■ What to work on: Lines that contain "planter": how many are there in the listing below? Answer with a number and nothing more.

■ Data for this exercise:
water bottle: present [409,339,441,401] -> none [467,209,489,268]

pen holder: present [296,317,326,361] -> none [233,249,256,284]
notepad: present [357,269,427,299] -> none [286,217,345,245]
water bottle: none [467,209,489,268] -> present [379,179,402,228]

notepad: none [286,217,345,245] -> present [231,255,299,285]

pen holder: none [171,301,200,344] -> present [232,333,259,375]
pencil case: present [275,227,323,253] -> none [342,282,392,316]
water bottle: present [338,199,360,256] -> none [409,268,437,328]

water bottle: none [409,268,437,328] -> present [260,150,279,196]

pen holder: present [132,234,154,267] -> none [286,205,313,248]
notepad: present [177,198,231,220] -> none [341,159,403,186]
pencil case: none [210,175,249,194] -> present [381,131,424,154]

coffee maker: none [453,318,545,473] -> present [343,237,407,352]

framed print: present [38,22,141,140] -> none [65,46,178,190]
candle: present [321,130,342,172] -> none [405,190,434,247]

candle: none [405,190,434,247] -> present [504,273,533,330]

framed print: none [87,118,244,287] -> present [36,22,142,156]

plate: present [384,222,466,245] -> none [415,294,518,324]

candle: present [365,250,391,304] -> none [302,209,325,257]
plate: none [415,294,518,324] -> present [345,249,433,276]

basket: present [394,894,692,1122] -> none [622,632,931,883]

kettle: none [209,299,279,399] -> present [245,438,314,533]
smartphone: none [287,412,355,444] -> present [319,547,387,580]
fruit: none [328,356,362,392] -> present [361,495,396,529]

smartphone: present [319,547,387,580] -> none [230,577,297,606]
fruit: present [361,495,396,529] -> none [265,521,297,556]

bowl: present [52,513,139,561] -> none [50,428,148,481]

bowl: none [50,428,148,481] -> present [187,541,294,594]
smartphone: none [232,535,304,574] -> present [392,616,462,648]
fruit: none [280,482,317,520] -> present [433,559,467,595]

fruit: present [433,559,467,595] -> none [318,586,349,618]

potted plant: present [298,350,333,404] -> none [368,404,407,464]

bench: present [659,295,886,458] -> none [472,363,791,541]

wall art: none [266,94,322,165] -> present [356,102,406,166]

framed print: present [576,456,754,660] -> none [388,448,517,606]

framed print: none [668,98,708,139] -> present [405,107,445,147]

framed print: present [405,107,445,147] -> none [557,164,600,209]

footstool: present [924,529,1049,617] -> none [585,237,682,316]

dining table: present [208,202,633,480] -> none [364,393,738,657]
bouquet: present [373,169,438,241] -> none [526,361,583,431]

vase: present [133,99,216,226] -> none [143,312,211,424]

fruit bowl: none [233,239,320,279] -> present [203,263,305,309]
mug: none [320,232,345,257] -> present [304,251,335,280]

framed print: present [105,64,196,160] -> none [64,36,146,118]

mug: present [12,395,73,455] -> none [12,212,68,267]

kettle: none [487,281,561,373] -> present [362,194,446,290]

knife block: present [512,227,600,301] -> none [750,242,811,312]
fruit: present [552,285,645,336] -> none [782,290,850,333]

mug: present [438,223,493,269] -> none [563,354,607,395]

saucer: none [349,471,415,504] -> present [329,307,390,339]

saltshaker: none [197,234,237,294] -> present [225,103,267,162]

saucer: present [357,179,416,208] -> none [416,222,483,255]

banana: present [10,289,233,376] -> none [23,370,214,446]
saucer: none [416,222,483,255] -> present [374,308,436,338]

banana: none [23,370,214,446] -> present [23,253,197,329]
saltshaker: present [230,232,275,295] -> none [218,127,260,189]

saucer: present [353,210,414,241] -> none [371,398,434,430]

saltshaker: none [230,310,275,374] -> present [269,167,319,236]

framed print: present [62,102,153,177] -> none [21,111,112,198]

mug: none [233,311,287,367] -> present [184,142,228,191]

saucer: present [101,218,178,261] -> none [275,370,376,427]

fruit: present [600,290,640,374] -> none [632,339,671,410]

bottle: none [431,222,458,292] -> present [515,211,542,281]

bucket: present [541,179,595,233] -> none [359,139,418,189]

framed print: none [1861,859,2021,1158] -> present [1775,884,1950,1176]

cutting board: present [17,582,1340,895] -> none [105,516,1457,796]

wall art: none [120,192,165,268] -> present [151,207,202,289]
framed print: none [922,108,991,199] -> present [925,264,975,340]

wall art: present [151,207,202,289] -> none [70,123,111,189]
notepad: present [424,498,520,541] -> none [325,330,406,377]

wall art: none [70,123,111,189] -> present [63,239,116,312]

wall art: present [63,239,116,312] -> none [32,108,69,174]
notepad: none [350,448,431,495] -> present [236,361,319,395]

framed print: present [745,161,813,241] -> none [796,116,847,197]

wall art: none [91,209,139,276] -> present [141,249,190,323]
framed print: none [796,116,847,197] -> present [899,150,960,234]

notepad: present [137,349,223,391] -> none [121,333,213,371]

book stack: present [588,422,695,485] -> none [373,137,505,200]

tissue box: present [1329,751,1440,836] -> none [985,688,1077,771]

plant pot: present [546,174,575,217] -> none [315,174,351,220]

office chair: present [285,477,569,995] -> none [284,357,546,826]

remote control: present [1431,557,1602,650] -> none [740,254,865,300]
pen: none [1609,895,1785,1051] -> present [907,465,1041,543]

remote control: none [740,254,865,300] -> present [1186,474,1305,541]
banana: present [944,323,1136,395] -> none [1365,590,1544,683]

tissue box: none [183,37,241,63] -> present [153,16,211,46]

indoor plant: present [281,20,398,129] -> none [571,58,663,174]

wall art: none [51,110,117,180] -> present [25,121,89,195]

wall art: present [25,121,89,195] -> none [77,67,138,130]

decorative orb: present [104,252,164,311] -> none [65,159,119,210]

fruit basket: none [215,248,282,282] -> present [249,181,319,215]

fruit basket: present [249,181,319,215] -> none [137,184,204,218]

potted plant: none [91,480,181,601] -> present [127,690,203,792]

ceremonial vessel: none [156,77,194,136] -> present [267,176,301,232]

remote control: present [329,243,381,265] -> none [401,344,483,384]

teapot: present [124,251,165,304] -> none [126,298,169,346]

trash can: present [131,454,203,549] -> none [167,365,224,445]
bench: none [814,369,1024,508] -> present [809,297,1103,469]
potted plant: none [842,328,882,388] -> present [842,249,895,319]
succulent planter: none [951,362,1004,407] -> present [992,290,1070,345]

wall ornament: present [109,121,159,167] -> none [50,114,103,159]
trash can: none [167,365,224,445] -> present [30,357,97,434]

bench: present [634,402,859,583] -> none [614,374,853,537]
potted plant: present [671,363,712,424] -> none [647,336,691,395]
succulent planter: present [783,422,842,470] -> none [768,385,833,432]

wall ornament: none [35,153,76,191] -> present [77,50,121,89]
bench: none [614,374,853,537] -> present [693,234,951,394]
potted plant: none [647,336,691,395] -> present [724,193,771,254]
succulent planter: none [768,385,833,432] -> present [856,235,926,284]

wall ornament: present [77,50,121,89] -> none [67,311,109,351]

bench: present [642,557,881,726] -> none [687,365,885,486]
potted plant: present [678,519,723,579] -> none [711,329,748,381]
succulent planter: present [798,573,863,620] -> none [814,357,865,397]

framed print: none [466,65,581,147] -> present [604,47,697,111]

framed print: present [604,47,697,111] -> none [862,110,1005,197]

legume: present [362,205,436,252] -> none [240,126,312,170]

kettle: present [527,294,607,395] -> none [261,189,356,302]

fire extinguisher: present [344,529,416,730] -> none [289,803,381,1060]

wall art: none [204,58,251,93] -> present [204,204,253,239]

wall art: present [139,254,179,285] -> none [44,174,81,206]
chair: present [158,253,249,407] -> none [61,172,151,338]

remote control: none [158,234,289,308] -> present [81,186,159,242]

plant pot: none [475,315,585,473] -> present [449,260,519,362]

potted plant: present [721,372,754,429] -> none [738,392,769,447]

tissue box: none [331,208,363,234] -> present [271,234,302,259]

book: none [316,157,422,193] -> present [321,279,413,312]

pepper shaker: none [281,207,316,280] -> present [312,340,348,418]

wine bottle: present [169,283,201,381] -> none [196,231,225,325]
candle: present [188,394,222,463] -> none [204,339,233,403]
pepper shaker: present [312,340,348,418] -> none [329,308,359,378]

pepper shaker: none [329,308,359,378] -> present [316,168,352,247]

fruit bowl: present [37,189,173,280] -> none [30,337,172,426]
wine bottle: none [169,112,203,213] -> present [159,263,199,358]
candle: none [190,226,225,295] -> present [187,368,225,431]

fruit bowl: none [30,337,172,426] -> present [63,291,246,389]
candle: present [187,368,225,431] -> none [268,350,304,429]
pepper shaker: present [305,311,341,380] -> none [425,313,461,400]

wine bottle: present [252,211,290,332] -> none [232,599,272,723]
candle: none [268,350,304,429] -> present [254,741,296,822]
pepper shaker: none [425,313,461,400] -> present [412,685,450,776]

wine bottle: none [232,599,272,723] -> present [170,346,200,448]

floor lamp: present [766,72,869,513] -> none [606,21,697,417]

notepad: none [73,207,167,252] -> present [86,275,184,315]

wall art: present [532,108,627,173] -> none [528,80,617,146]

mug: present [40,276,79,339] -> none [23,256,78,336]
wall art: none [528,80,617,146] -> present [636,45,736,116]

■ Solved exercise: 4